(Image and design file data)
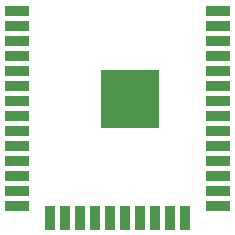
<source format=gbr>
%TF.GenerationSoftware,KiCad,Pcbnew,(5.1.9-0-10_14)*%
%TF.CreationDate,2021-07-09T13:00:53+01:00*%
%TF.ProjectId,Keypad,4b657970-6164-42e6-9b69-6361645f7063,4*%
%TF.SameCoordinates,Original*%
%TF.FileFunction,Paste,Bot*%
%TF.FilePolarity,Positive*%
%FSLAX46Y46*%
G04 Gerber Fmt 4.6, Leading zero omitted, Abs format (unit mm)*
G04 Created by KiCad (PCBNEW (5.1.9-0-10_14)) date 2021-07-09 13:00:53*
%MOMM*%
%LPD*%
G01*
G04 APERTURE LIST*
%ADD10R,2.000000X0.900000*%
%ADD11R,0.900000X2.000000*%
%ADD12R,5.000000X5.000000*%
G04 APERTURE END LIST*
D10*
%TO.C,U1*%
X120900000Y-95895000D03*
X120900000Y-97165000D03*
X120900000Y-98435000D03*
X120900000Y-99705000D03*
X120900000Y-100975000D03*
X120900000Y-102245000D03*
X120900000Y-103515000D03*
X120900000Y-104785000D03*
X120900000Y-106055000D03*
X120900000Y-107325000D03*
X120900000Y-108595000D03*
X120900000Y-109865000D03*
X120900000Y-111135000D03*
X120900000Y-112405000D03*
D11*
X123685000Y-113405000D03*
X124955000Y-113405000D03*
X126225000Y-113405000D03*
X127495000Y-113405000D03*
X128765000Y-113405000D03*
X130035000Y-113405000D03*
X131305000Y-113405000D03*
X132575000Y-113405000D03*
X133845000Y-113405000D03*
X135115000Y-113405000D03*
D10*
X137900000Y-112405000D03*
X137900000Y-111135000D03*
X137900000Y-109865000D03*
X137900000Y-108595000D03*
X137900000Y-107325000D03*
X137900000Y-106055000D03*
X137900000Y-104785000D03*
X137900000Y-103515000D03*
X137900000Y-102245000D03*
X137900000Y-100975000D03*
X137900000Y-99705000D03*
X137900000Y-98435000D03*
X137900000Y-97165000D03*
X137900000Y-95895000D03*
D12*
X130400000Y-103395000D03*
%TD*%
M02*

</source>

▶ Aim of the task:
Extract every line from the one containing "X123685000Y-113405000D03*" through the last line of the data, inclusive, exactly as written.

▶ Solution:
X123685000Y-113405000D03*
X124955000Y-113405000D03*
X126225000Y-113405000D03*
X127495000Y-113405000D03*
X128765000Y-113405000D03*
X130035000Y-113405000D03*
X131305000Y-113405000D03*
X132575000Y-113405000D03*
X133845000Y-113405000D03*
X135115000Y-113405000D03*
D10*
X137900000Y-112405000D03*
X137900000Y-111135000D03*
X137900000Y-109865000D03*
X137900000Y-108595000D03*
X137900000Y-107325000D03*
X137900000Y-106055000D03*
X137900000Y-104785000D03*
X137900000Y-103515000D03*
X137900000Y-102245000D03*
X137900000Y-100975000D03*
X137900000Y-99705000D03*
X137900000Y-98435000D03*
X137900000Y-97165000D03*
X137900000Y-95895000D03*
D12*
X130400000Y-103395000D03*
%TD*%
M02*

</source>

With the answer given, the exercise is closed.